# Fetch all GitHub Repositories

This Notebook fetches all GitHub repositories that have been launched on
mybinder.org since we started keeping records. 

In [4]:
import pandas as pd
from tqdm.auto import tqdm

Read the [machine readable index](https://archive.analytics.mybinder.org/index.jsonl) to get
the list of event archive files. There is one archive file per day.

In [5]:
archive_index = pd.read_json('https://archive.analytics.mybinder.org/index.jsonl', lines=True)
event_files = 'https://archive.analytics.mybinder.org/' + archive_index['name']

Now we fetch all the event archive files & load them into a single pandas dataframe

In [6]:
all_launches = pd.DataFrame()
for event_file in tqdm(event_files):
    launches = pd.read_json(event_file, lines=True)
    all_launches = pd.concat([all_launches, launches])

HBox(children=(IntProgress(value=0, max=50), HTML(value='')))
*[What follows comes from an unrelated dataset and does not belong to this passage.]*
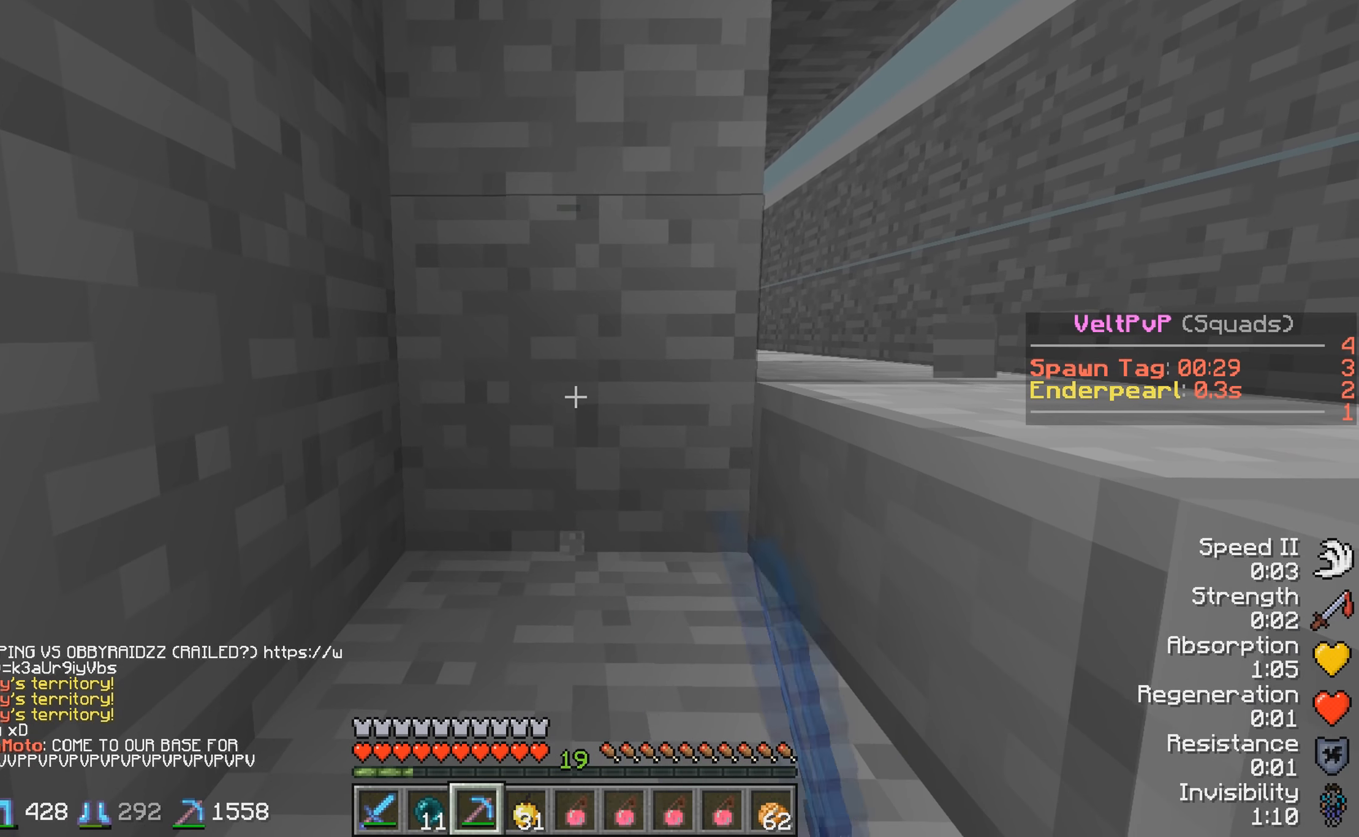
{"keys": ["w"], "events": [[167, "w", "down"]]}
Our dataframe now has *all* the launches on mybinder.org since Nov '18

In [7]:
len(all_launches)

547730

In [8]:
all_launches.head()

Unnamed: 0,provider,schema,spec,status,timestamp,version
0,GitHub,binderhub.jupyter.org/launch,Qiskit/qiskit-tutorial/master,success,2018-11-03 00:00:00,1
1,GitHub,binderhub.jupyter.org/launch,ipython/ipython-in-depth/master,success,2018-11-03 00:00:00,1
2,GitHub,binderhub.jupyter.org/launch,QISKit/qiskit-tutorial/master,success,2018-11-03 00:00:00,1
3,GitHub,binderhub.jupyter.org/launch,QISKit/qiskit-tutorial/master,success,2018-11-03 00:01:00,1
4,GitHub,binderhub.jupyter.org/launch,jupyterlab/jupyterlab-demo/master,success,2018-11-03 00:01:00,1


We select only launches from GitHub & split them into user, repo & ref columns

In [9]:
gh_launches = all_launches[all_launches.provider == 'GitHub'].spec\
                .str.split('/', expand=True, n=2)\
                .rename(columns={0: 'user', 1: 'repo', 2: 'ref'})

In [10]:
len(gh_launches)

545160

In [11]:
gh_launches.head()

Unnamed: 0,user,repo,ref
0,Qiskit,qiskit-tutorial,master
1,ipython,ipython-in-depth,master
2,QISKit,qiskit-tutorial,master
3,QISKit,qiskit-tutorial,master
4,jupyterlab,jupyterlab-demo,master


For this analysis, we want the unique list of repositories that have been
launched. However, I can't find a way to do this natively in pandas easily,
since we need this to be unique across two columns

In [12]:
# FIXME: Pandas should have a way to select unique things across two columns, right?!
repos = set()
launches_iter = tqdm(gh_launches.iterrows())
for _, launch in launches_iter:
    repos.add((launch.user, launch.repo))
    launches_iter.set_description(f'Found {len(repos)} repos')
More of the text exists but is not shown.